È nato l’Italian Csr Index, che stila una classifica dei migliori nelle azioni di Csr. Un marchio di qualità, unico, nella consapevolezza che le “buone pratiche” di responsabilità sociale sono assai diversificate nelle esperienze delle aziende.
A lanciarlo l’Osservatorio Socialis, il cantiere di promozione culturale della responsabilità sociale che da oltre 15 anni analizza il fenomeno e promuove iniziative in favore di una maggiore messa a sistema e diffusione delle buone pratiche di Csr, di sostenibilità, di engagement dei dipendenti e di ascolto del territorio e degli stakeholder.
Da oggi le aziende, gli enti, le onlus, le università possono accedere alla procedura per l’ottenimento della certificazione di responsabilità sociale. Un passo avanti perché l’approccio socialmente responsabile possa mettere radici più solide nel nostro Paese e le buone azioni delle organizzazioni abbiano la possibilità di ottenere il giusto riconoscimento.
«Il marchio di responsabilità sociale nasce da una richiesta di valorizzazione e riconoscimento degli investimenti e dell’impatto prodotto da parte di un numero elevatissimo di aziende ed enti», spiega Roberto Orsi, direttore dell’Osservatorio Socialis. «Da qui siamo partiti per elaborare uno standard proprietario che si basa su 6 macro-indicatori per altrettante aree di indagine e che, attraverso un’analisi documentale e una verifica sul campo, permetterà alle organizzazioni di ottenere finalmente un punteggio relativamente alle loro attività e una certificazione delle azioni svolte».
Le 6 macro-aree di indagine e valutazione riguarderanno: formazione e clima interno; coerenza nelle politiche di responsabilità; condivisione multilivello, volontariato e welfare; livello di soddisfazione degli stakeholder; comunicazione e informazione; pianificazione, monitoraggio, verifica dei risultati e miglioramento continuo.
Secondo l’VIII Rapporto sull’impegno sociale delle aziende realizzato da Osservatorio Socialis e Istituto Ixè, nel 2017 l’84% delle 400 aziende intervistate ha scelto di attuare iniziative di responsabilità sociale e ambientale (a fronte del 73% del 2014), con un investimento di un miliardo e 412 milioni di euro, più del doppio di dieci anni fa.
Dal settore finance ai trasporti, dall’elettronica alla farmaceutica, il 47% delle imprese esaminate si è impegnato in favore dell’ambiente (risparmio energetico, contenimento degli sprechi, contrasto dell’inquinamento e smaltimento dei rifiuti), ha modificato l’organizzazione aziendale, i contratti, la struttura e i servizi interni (28%), ha collaborato con le università (27%).
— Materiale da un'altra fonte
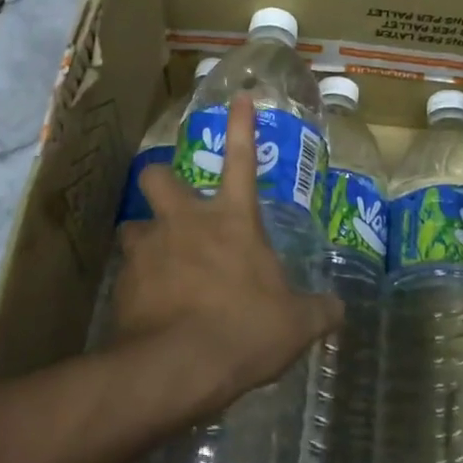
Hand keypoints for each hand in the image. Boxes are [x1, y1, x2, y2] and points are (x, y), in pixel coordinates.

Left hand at [110, 96, 341, 405]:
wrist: (179, 366)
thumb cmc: (245, 331)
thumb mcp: (296, 324)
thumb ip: (319, 311)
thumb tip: (339, 309)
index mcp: (232, 221)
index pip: (242, 159)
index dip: (242, 125)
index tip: (239, 97)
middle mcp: (184, 222)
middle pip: (158, 175)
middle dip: (162, 179)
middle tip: (172, 204)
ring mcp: (149, 248)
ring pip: (133, 226)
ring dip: (145, 240)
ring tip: (158, 266)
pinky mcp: (123, 281)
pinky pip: (128, 273)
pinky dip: (139, 285)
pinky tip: (149, 310)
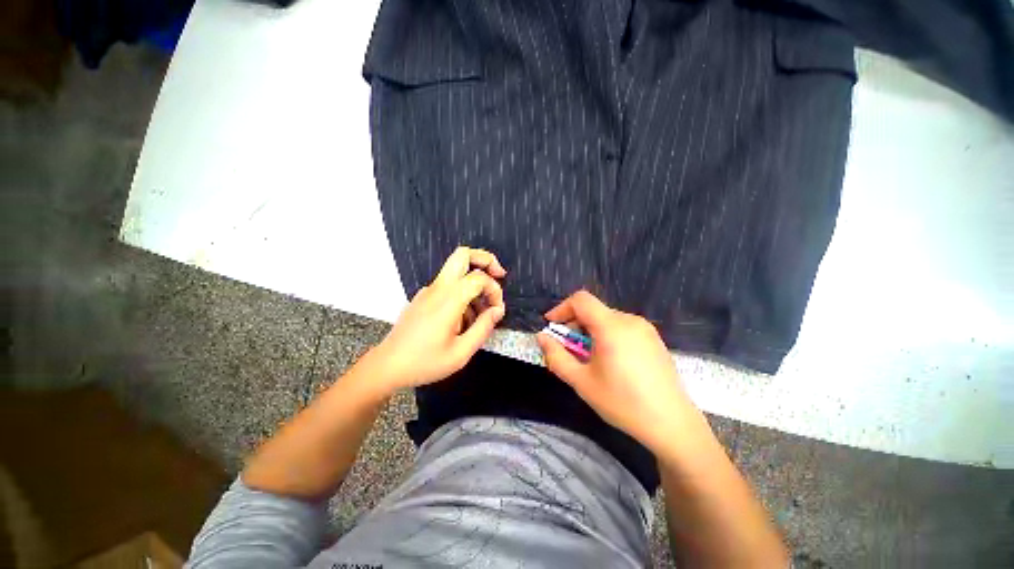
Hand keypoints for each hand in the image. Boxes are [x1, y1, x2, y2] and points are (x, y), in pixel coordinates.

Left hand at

Restano forme classiche di Csr sotto forma di iniziative di cause related marketing, payroll living, volontariato aziendale, donazioni.
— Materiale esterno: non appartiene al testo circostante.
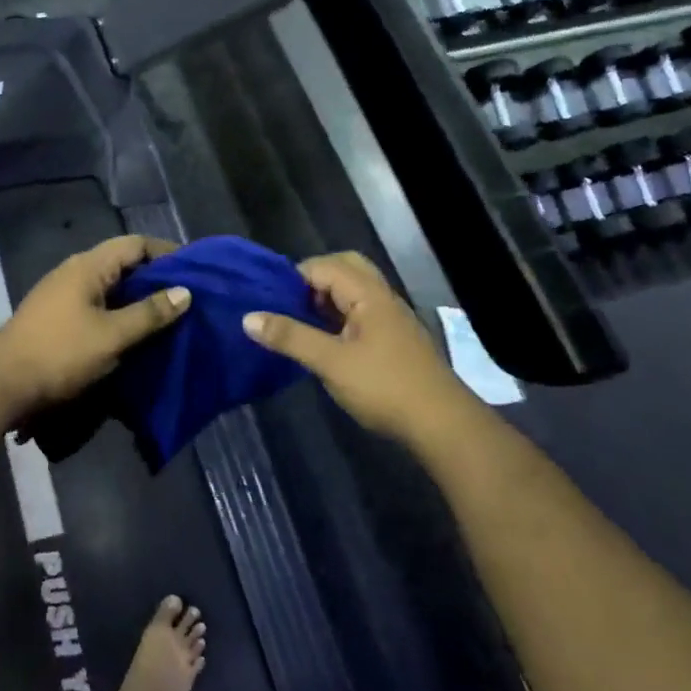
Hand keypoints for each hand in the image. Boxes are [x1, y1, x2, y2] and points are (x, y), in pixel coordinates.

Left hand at [0, 235, 190, 414]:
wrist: (1, 384)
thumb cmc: (60, 353)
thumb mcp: (112, 335)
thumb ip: (150, 313)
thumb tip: (185, 292)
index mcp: (88, 266)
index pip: (134, 244)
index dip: (166, 252)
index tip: (195, 270)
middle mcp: (75, 272)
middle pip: (123, 264)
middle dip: (155, 279)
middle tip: (187, 297)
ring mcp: (62, 295)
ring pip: (110, 288)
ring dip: (138, 299)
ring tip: (168, 317)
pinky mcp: (57, 318)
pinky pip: (98, 306)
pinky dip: (120, 315)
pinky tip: (135, 335)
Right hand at [242, 252, 466, 444]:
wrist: (442, 424)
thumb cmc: (384, 386)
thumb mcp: (331, 362)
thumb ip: (290, 337)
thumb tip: (248, 317)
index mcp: (368, 294)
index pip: (323, 266)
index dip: (293, 277)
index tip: (267, 298)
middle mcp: (381, 297)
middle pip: (344, 268)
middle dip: (312, 280)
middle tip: (288, 304)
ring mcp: (391, 318)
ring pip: (354, 291)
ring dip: (325, 299)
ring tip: (299, 322)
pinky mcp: (393, 339)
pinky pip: (360, 312)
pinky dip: (338, 317)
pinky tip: (324, 341)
Il 57% dei manager intervistati ritiene inoltre che anche l’attenzione dei consumatori rispetto alle attività dei brand che acquistano stia aumentando e che l’opzione più referenziata per rendere più stabili gli investimenti di Csr sia la creazione di un marchio che distingua le imprese virtuose.
Per ottenere la certificazione dell’Osservatorio Socialis è necessario seguire il seguente iter:presentazione da parte delle organizzazioni che si candidano di un rapporto preliminare di autovalutazione (fornito da Osservatorio Socialis secondo lo standard apposito); effettuazione dell’esame documentale; visita di verifica in sito da parte del team di auditor; rilascio di un rapporto di verifica con un punteggio sintetico e il sigillo di certificazione.
Una volta ottenuta, la certificazione ha validità triennale, con visite di mantenimento e verifiche annuali. Ci sono quattro scaglioni di dimensione per le organizzazioni che si candidano: piccole (da 15 a 49 dipendenti), medie (da 50 a 249 dipendenti), grandi (> 250 dipendenti), top (>1000 dipendenti).